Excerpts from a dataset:

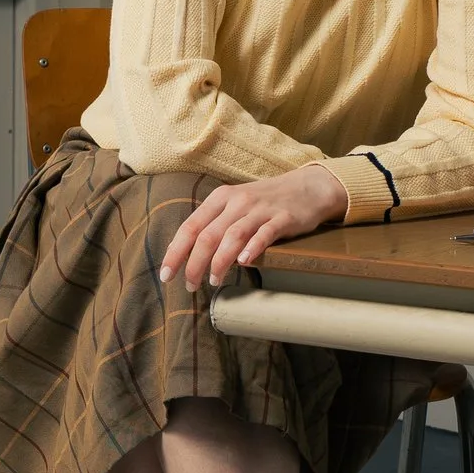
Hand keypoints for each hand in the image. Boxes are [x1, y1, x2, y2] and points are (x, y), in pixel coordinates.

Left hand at [160, 164, 349, 290]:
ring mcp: (261, 210)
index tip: (166, 275)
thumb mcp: (234, 206)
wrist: (307, 187)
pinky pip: (265, 234)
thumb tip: (183, 251)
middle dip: (194, 263)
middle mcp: (237, 202)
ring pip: (232, 236)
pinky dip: (252, 248)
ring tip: (213, 280)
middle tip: (190, 285)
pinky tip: (244, 263)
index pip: (191, 226)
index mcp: (221, 198)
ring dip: (219, 261)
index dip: (176, 251)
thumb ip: (212, 225)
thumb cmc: (265, 202)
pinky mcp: (283, 218)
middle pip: (208, 235)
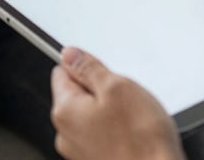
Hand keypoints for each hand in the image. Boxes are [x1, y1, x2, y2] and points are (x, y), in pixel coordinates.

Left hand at [50, 47, 184, 159]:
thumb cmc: (140, 140)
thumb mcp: (117, 87)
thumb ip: (89, 68)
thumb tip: (70, 54)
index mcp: (65, 111)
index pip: (62, 72)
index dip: (86, 66)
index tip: (105, 71)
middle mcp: (66, 134)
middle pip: (79, 94)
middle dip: (102, 90)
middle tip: (126, 96)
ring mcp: (81, 151)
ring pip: (94, 115)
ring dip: (113, 110)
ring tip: (134, 117)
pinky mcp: (97, 159)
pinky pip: (105, 134)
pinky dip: (119, 129)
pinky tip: (135, 133)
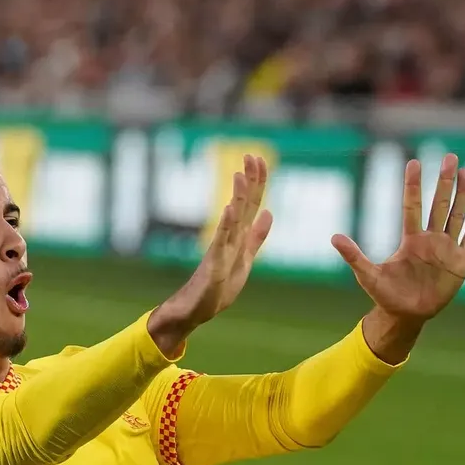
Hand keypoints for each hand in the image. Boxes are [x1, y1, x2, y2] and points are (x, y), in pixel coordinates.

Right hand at [148, 154, 272, 357]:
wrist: (195, 310)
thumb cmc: (217, 287)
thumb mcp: (245, 259)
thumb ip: (256, 237)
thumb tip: (269, 212)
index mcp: (239, 236)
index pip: (251, 204)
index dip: (257, 182)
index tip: (259, 158)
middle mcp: (229, 238)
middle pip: (242, 205)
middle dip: (249, 180)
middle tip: (250, 154)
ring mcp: (220, 249)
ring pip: (232, 219)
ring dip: (237, 197)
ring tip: (240, 176)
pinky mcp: (214, 264)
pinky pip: (221, 242)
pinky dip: (226, 225)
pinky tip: (230, 209)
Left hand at [331, 154, 464, 363]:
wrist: (407, 315)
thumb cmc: (386, 295)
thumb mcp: (368, 275)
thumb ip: (354, 256)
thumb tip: (334, 237)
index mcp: (410, 239)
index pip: (412, 206)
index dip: (413, 186)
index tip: (413, 162)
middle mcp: (430, 239)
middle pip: (438, 204)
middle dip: (444, 181)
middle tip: (449, 157)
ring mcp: (446, 248)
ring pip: (456, 215)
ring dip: (462, 194)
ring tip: (464, 172)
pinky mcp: (460, 261)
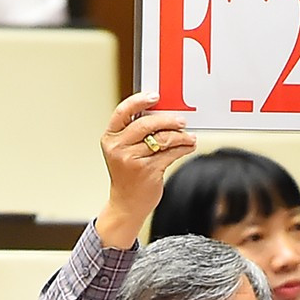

▶ _Aim of the exercise_
In the records above, locate the line containing "middle mcp: (66, 134)", then copy exactly that line and every line after it through the end, omitting pictures.

▶ _The answer_
middle mcp: (66, 134)
middle pip: (79, 94)
middle dip: (102, 90)
middle tip: (126, 96)
ring mcp: (81, 151)
ring pip: (94, 115)
ring dip: (113, 110)
ring tip: (134, 117)
pinky mcp: (97, 159)
pinky pip: (105, 134)
pinky dip: (119, 129)
pinky tip: (135, 133)
Hand keypoints for each hand in the image. Boxes are [x1, y1, x2, y2] and points are (x, y), in pixel coordinates.

Right hand at [148, 154, 272, 357]:
wrist: (195, 310)
thumb cmc: (217, 287)
thumb mcp: (245, 259)
thumb ip: (256, 237)
thumb tip: (269, 212)
index mcp: (239, 236)
index pip: (251, 204)
index dip: (257, 182)
index tip: (259, 158)
middle mcp: (229, 238)
middle pip: (242, 205)
middle dip: (249, 180)
middle tip: (250, 154)
ring mcp: (220, 249)
ring pip: (232, 219)
ring dip: (237, 197)
ring tip: (240, 176)
pinky mcp: (214, 264)
pinky pip: (221, 242)
pinky dip: (226, 225)
pinky tip: (230, 209)
Left hand at [331, 154, 464, 363]:
wrist: (407, 315)
thumb cmc: (386, 295)
thumb mcp: (368, 275)
thumb ip: (354, 256)
thumb tip: (334, 237)
index mcp: (410, 239)
index pip: (412, 206)
index dip: (413, 186)
index tip: (413, 162)
middle mcp: (430, 239)
middle pip: (438, 204)
middle dip: (444, 181)
middle tip: (449, 157)
ring mcp: (446, 248)
ring pip: (456, 215)
ring dip: (462, 194)
ring tip: (464, 172)
pinky mcp: (460, 261)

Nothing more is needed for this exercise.